Regex groups for cloudinary url

I'm trying to capture different parts of a url while ignoring parts that sometimes comes up.

I've tried using and extending the regex found here with little luck. https://gist.github.com/ahmadawais/9813c44b7e51c2c3540d2165d6c6cc65

Take the example

https://res.cloudinary.com/test-site/image/upload/v1619174590/folder/path/cjtdn73cleqagpy4fqza.jpg

https://res.cloudinary.com/test-site/image/upload/ar_1:1,c_fill,f_auto,g_auto,w_700/v1619174590/folder/path/cjtdn73cleqagpy4fqza.jpg

https://res.cloudinary.com/test-site/image/facebook/fb_id

res.cloudinary.com : host

test-site : cloudname

upload/facebook: resource_type

v1619174590/rg/collective/media/cjtdn73cleqagpy4fqza.jpg: id

I need to ignore everything between /upload/ and /v, I've accomplished this using //upload/.*?\b(?=v1)/ , but it doesn't account for if the resource type is facebook and there is no /v123

Solution

You can use

https?:\/\/(?<host>[^\/]+)\/(?<cloudname>[^\/]+)\/[^\/]+\/(?<resource_type>[^\/]+)(?:\/[^\/,]*,[^\/]*)?\/(?<id>.*)
https?:\/\/([^\/]+)\/([^\/]+)\/[^\/]+\/([^\/]+)(?:\/[^\/,]*,[^\/]*)?\/(.*)

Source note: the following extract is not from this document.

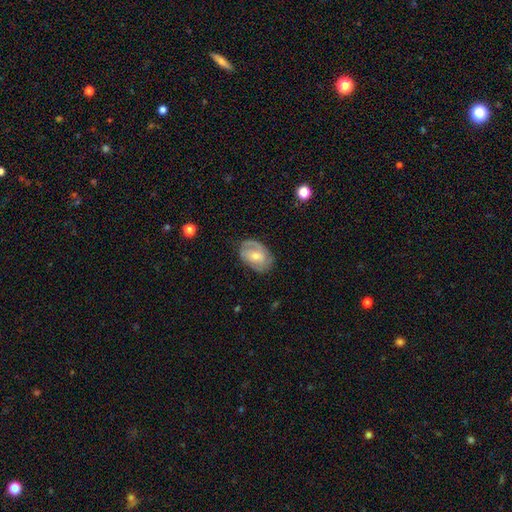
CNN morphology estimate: Overall: featured or disk (60%; smooth 33%). Edge-on disk: no (96%). Bar: no (52%; weak 39%). Spiral arms: yes (79%). Bulge size: moderate (51%; small 42%). Merging: none (72%).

The first regex is compliant with the ECMAScript 2018+ standard that supports named capturing groups, and the second one just contains regular, numbered capturing groups.

See the regex demo.

Details

https?:\/\/ - https:// or http://
([^\/]+) - Group 1 (host): one or more chars other than / - \/ - a / char
([^\/]+) - Group 2 (cloud name): one or more chars other than /
\/[^\/]+\/ - /, any one or more chars other than / and a /
([^\/]+) - Group 3 (resource type): one or more chars other than /
(?:\/[^\/,]*,[^\/]*)? - an optional sequence of
- \/ - a / char
- [^\/,]* - zero or more chars other than / and ,
- , - a comma
- [^\/]* - zero or more chars other than /
\/ - a / char
(.*) - Group 4 (id): the rest of the string.